U.S. shares photo of alleged Conti suspect, offers $10 million for intel

The U.S. State Department on Thursday said that it was offering a $10 million reward for “information leading to the identification or location” of state-sponsored hackers who attack U.S. critical infrastructure, including individuals linked to the notorious Conti ransomware gang.

The department’s Rewards for Justice program shared an image of a man it said is tied to the group who goes by the name “Target,” and said it is searching for other members who use the handles “Reshaev,” “Professor,” “Tramp,” and “Dandis.”

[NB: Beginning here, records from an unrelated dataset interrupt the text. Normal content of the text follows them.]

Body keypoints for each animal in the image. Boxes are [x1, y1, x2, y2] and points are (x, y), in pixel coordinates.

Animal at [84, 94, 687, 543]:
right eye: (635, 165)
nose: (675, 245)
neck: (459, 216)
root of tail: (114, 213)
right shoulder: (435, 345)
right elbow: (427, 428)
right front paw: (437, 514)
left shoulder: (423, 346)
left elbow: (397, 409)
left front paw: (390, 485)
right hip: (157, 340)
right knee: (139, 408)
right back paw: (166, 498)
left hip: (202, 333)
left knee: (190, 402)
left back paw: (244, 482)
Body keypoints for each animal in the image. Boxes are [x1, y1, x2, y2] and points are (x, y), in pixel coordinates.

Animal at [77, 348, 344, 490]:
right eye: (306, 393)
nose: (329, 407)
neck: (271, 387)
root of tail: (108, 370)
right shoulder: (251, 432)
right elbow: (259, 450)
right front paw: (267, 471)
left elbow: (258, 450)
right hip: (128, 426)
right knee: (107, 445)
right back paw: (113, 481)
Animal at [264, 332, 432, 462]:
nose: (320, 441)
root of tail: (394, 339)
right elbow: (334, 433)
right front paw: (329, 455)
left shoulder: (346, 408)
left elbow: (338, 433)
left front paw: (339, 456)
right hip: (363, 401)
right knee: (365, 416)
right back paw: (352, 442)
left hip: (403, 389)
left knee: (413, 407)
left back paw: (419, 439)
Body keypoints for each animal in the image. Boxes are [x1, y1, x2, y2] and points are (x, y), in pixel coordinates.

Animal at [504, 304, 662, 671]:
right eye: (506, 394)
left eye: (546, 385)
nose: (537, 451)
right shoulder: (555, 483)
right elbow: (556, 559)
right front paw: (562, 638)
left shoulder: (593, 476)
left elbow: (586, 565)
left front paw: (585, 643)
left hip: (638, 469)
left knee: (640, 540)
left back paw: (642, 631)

The image depicts a bearded man in a black jacket, who is holding a bottle and wearing a white hat with earflaps. On Twitter, Rewards for Justice mocked the man in both English and Russian.

The U.S. Government reveals the face of a Conti associate for the first time! We’re trying to put a name with the face!

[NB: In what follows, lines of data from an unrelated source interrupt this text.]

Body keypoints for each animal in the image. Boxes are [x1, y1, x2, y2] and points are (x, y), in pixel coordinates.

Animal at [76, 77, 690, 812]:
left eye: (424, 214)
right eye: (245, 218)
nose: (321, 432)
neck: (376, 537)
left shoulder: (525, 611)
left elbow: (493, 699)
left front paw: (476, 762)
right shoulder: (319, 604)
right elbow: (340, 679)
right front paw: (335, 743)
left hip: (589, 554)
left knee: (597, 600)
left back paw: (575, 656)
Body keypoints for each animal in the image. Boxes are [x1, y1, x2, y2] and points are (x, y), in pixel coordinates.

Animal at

To the guy in the photo: Imagine how many cool hats you could buy with $10 million dollars!

Write to us via our Tor-based tip line: https://t.co/WvkI416g4W pic.twitter.com/28BgYXYRy2

— Rewards for Justice (@RFJ_USA) August 11, 2022

“To the guy in the photo: Imagine how many cool hats you could buy with $10 million dollars!” Rewards for Justice tweeted. 

The announcement didn’t include many details about the individual, but it marks one of the first times that a Conti operative has been potentially unmasked. The group’s members have managed to keep a low profile despite launching brazen attacks, including one that had wide-reaching impacts on the government of Costa Rica. The State Department put out a separate $10 million bounty in May as the group held the government for ransom and threatened to “overthrow” the newly-elected president.

Later that month, the group started taking down much of its infrastructure. Cybersecurity experts said Conti would likely splinter into other ransomware operations to avoid detection by law enforcement. Conti had been linked to more than 850 attacks since 2019, according to data collected by Recorded Future, including 2021 attacks against Ireland’s Health Service Executive and hospital systems in New Zealand.

“Conti ransomware has been used to conduct more than 1,000 ransomware operations targeting U.S. and international critical infrastructure, such as law enforcement agencies, emergency medical services, 9-1-1 dispatch centers, and municipalities,” the State Department wrote in its announcement. “These healthcare and first responder networks are among the more than 400 organizations worldwide victimized by Conti, over 290 of which are located in the United States.”

The State Department also highlighted the group’s ties to Russia — Conti pledged support to the Russian government following its invasion of Ukraine in February “and threatened critical infrastructure organizations of countries perceived to carry out cyberattacks or war against the Russian government,” the announcement said.